▶ [READING PASSAGE]
Posted 20 August 2019 · Add Comment

Blockchain makes headlines as the technology underpinning controversial cryptocurrency, Bitcoin. Yet, asks Atkins' engineer Robert Smithers, does blockchain also have a place in proving military airworthiness?



Blockchain is a type of distributed ledger technology (DLT), an umbrella term that describes a record of data that can be shared across multiple sites, geographies or institutions and is decentralised to eliminate the need for someone to ‘process, validate or authenticate transactions’(1).

DLTs are well known in relation to Bitcoin but they can do more than facilitate a digital currency. The concepts and structures that underpin them and the blockchains that enable them can be applied to other areas of economic, operational and social activity. Some commentators believe the impact of DLTs on British society may be as significant as the creation of Magna Carta(2).

Military aircraft
Across the armed forces, there are approximately 800 service aircraft that need to be proven airworthy, certified to fly and ready to be deployed in an instant.

A wide range of stakeholders are involved in achieving this level of operational readiness and certainty. They may come from different sectors, be based in other parts of the world and be working to another authority’s standards. This is where blockchain technology could simplify the process of procuring and developing trust in their products and services.


Image whiteMocca / Shutterstock

The benefits to blockchain
Blockchain could help organisations save time and costs, and optimise asset management – particularly in three key areas:

  • Supply chain management

The technology could be used to verify the origin of products and services and reduce complexity across the supply chain.

▶ [SOURCE EXCERPT]
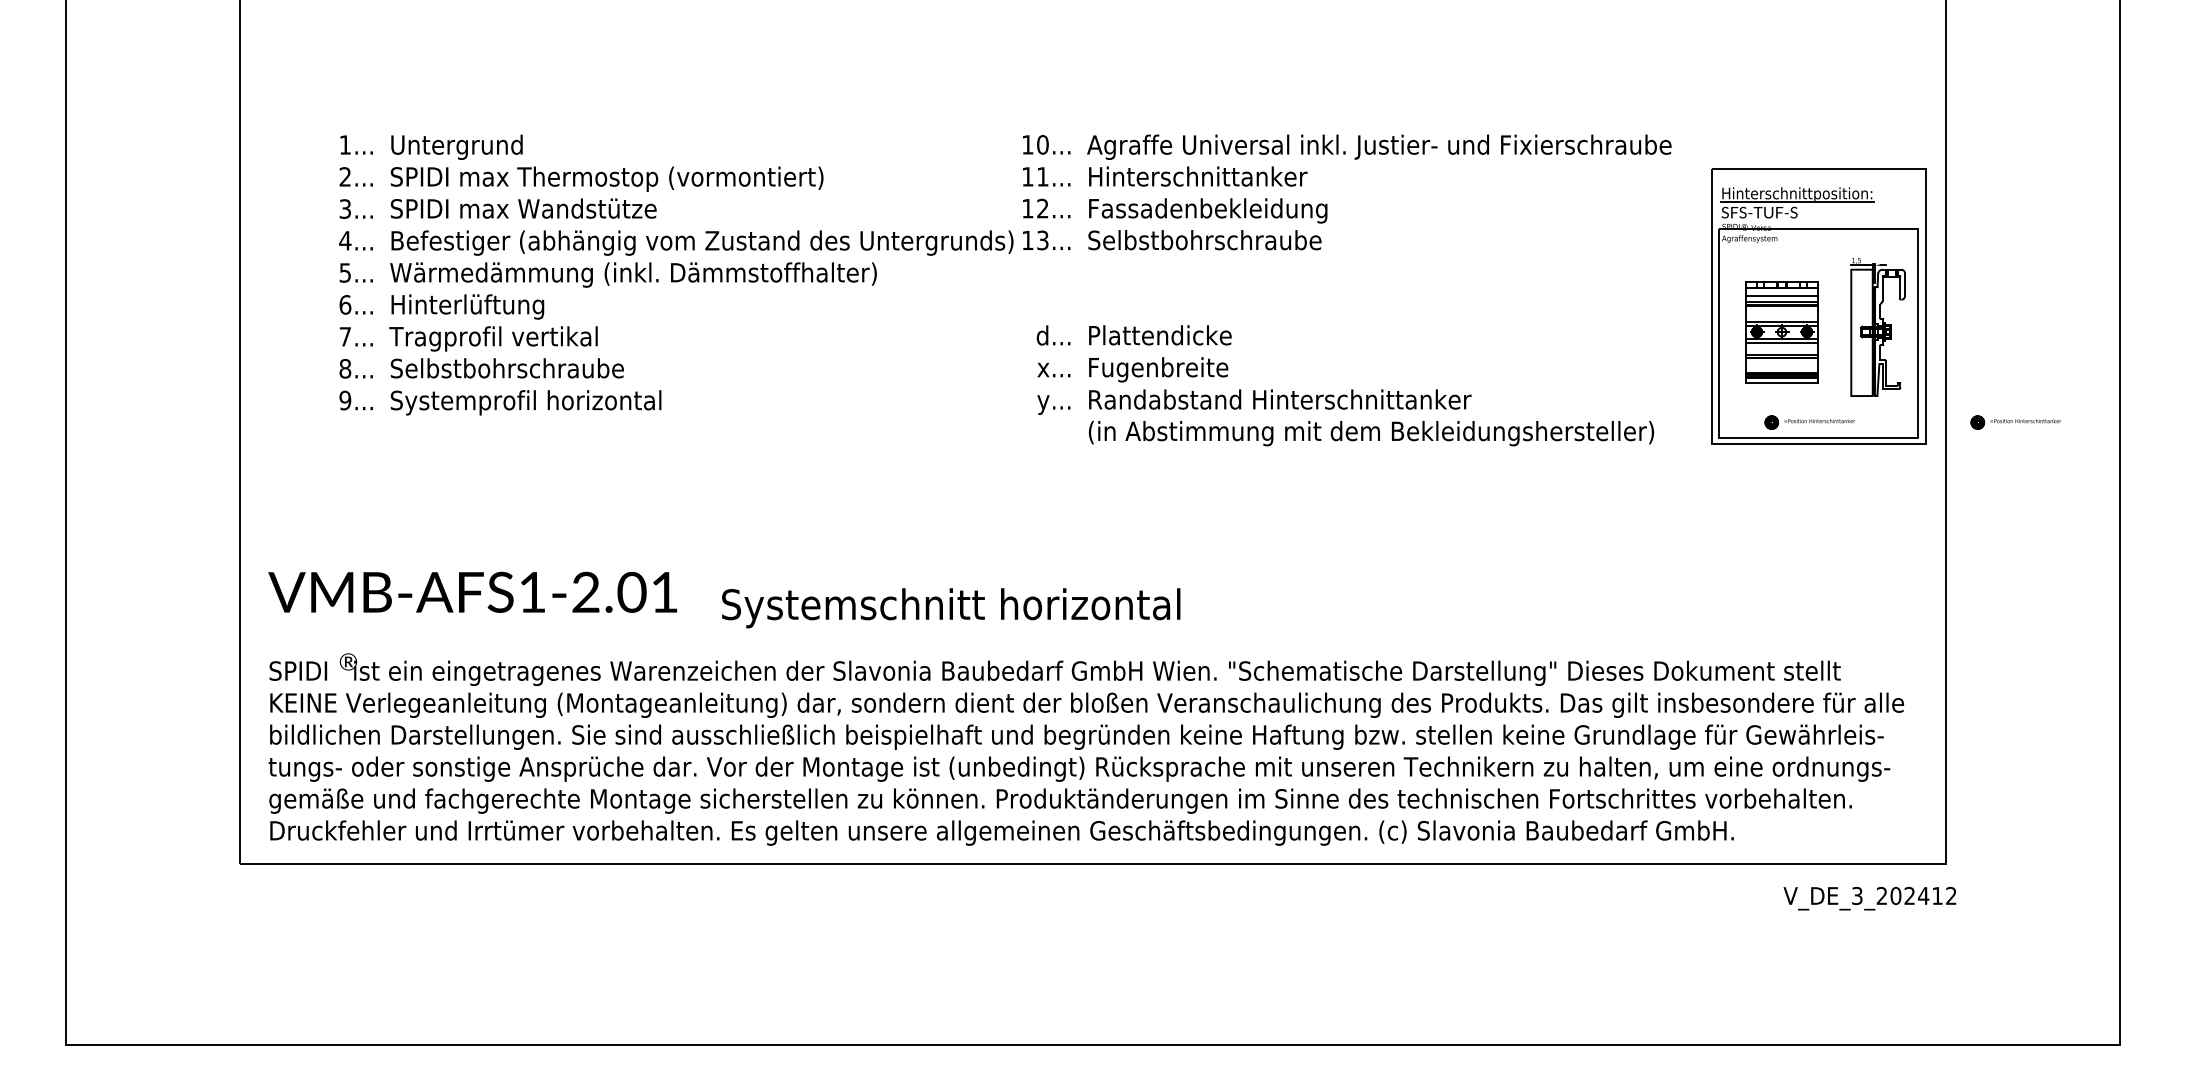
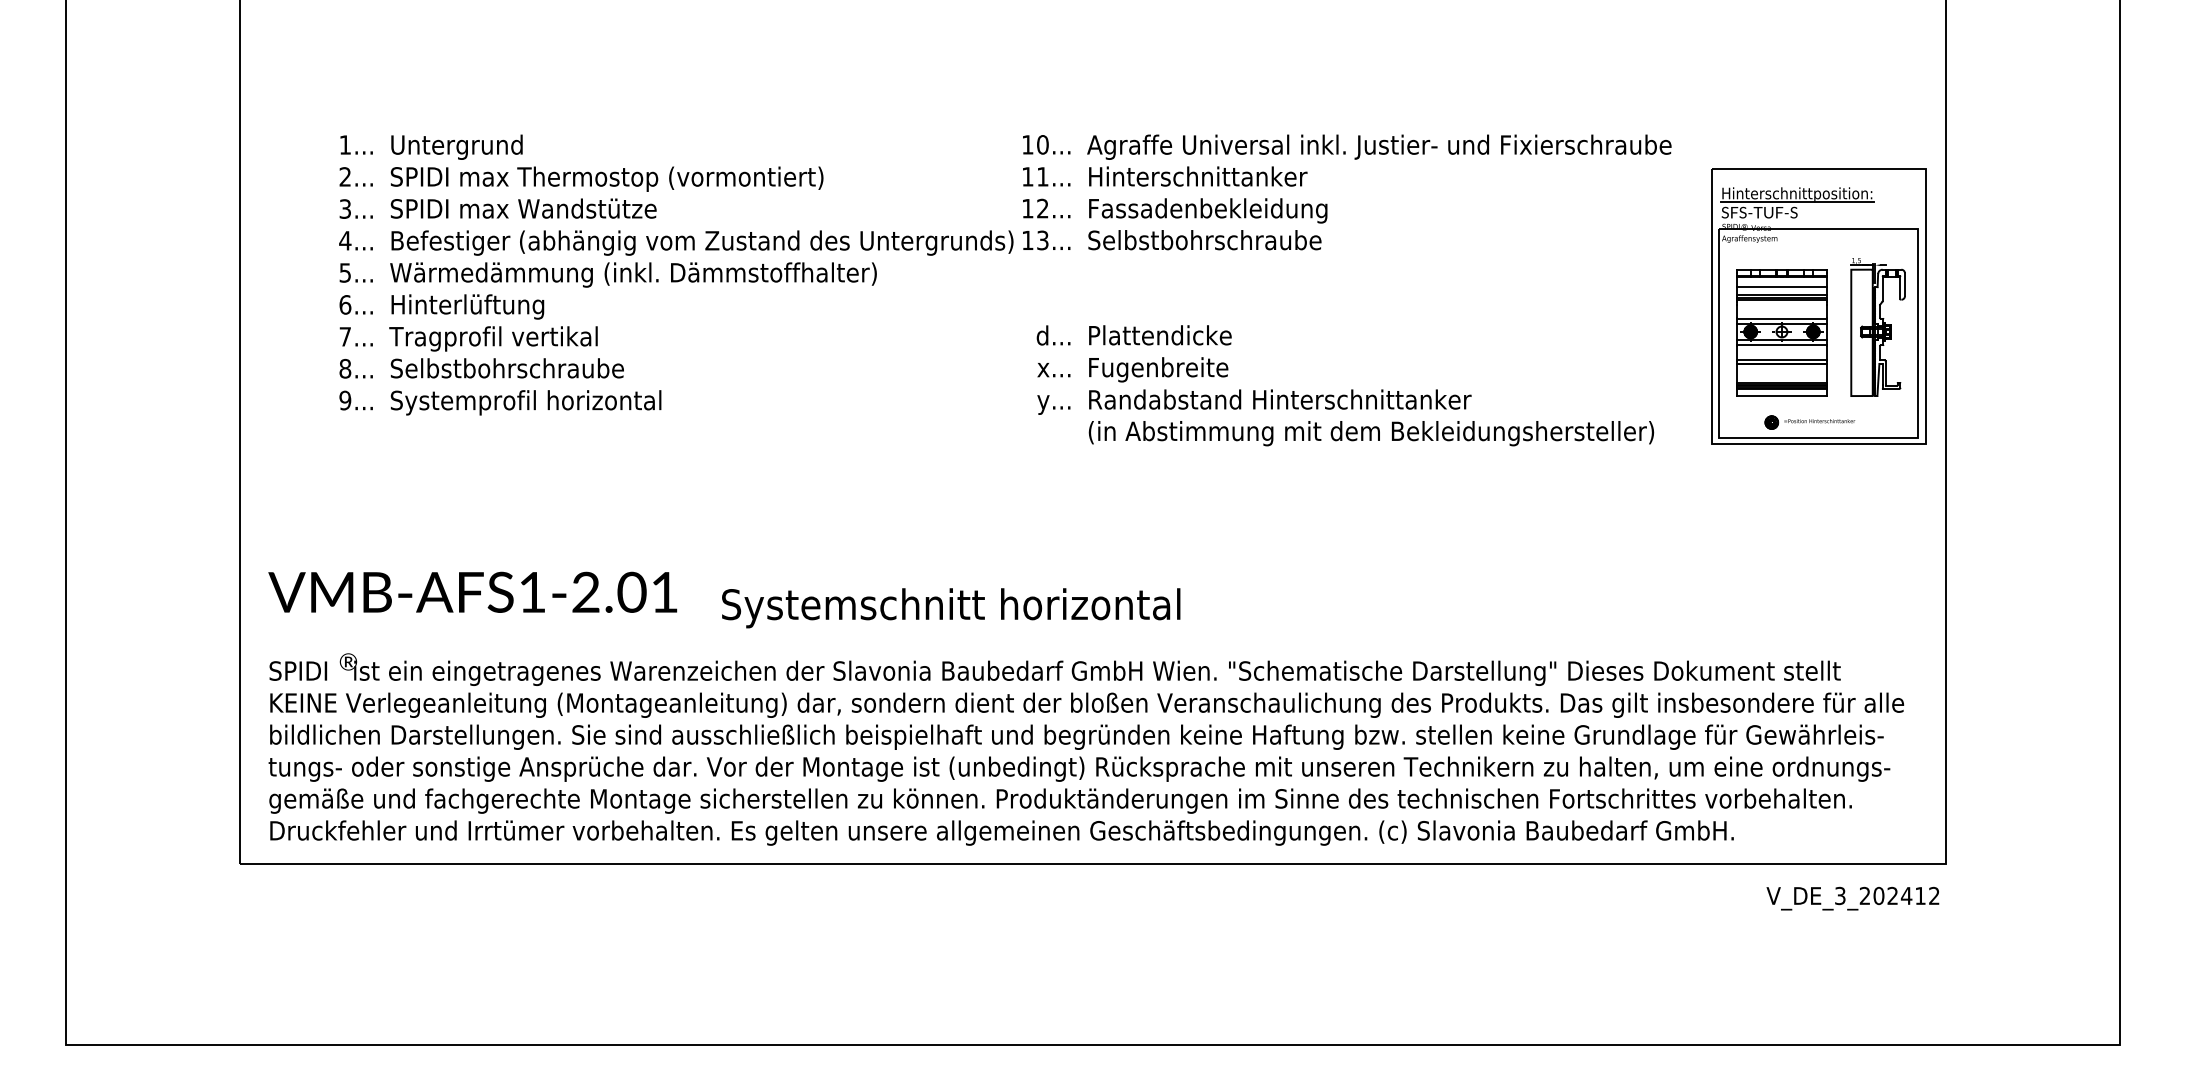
part at (1781, 332) size: 74x103 px -> 92x128 px
part at (2015, 422): present -> none
text at (1869, 898) position: (1869, 898) -> (1852, 898)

▶ [YOUR INSTRUCTIONS]
Write the next part of the piece on blockchain and military airworthiness, picking up after its last sentence.

▶ [EXERCISE ANSWER]
For example, it is likely the materials required to develop and construct a single military aircraft will be outsourced from other countries; will have to be manufactured to a specific grade; and be handled in a certain way. The aircraft owner or operator must be able to trace the products back along the supply chain, through different tiers of suppliers, and be able to assure a part received for use in the aircraft has come from a reliable source.

  • Certification and maintenance

Blockchain may be able to help authorities ensure documentation has not been compromised.

To do this, they could use quick response (QR) or radio frequency identification (RFID) codes and assign them to different parts, or even different shipments of materials, to validate their quality and integrity. These codes could then be stored in blocks on a blockchain.

The blockchain would assure owners and operators the data or digitised product meets the requirements set out in the relevant purchase order and offer them assurance over a part or material sourced from a less regulated country or environment. If there was a problem, e.g. early failure of a part, the operator could determine where responsibility lies.

  • Smart contracts

These are self-executing contracts that have the terms of the agreement written into lines of code.

Smart contracts have the potential to save the purchaser and its suppliers time and money. The contracts would execute automatically as items move through the supply chain. They could be introduced when exchanges are simple and higher in frequency.

Each would save small amounts of time and money, but due to the frequency of them, the savings would accumulate. In addition, suppliers’ performance and deadlines could be monitored through the contracts, and issues or inconsistencies could be flagged.

Feasibility
There are questions that would need to be answered before solutions like these could be implemented. For example, how transparent should we be? What information should suppliers see? Another consideration is how far to take the digital solution. It might be more efficient to confine the manufacturing part of the process to its own blockchain, and the complexity of military aircraft may mean that trying to impose an overarching blockchain solution on the whole process becomes too cumbersome.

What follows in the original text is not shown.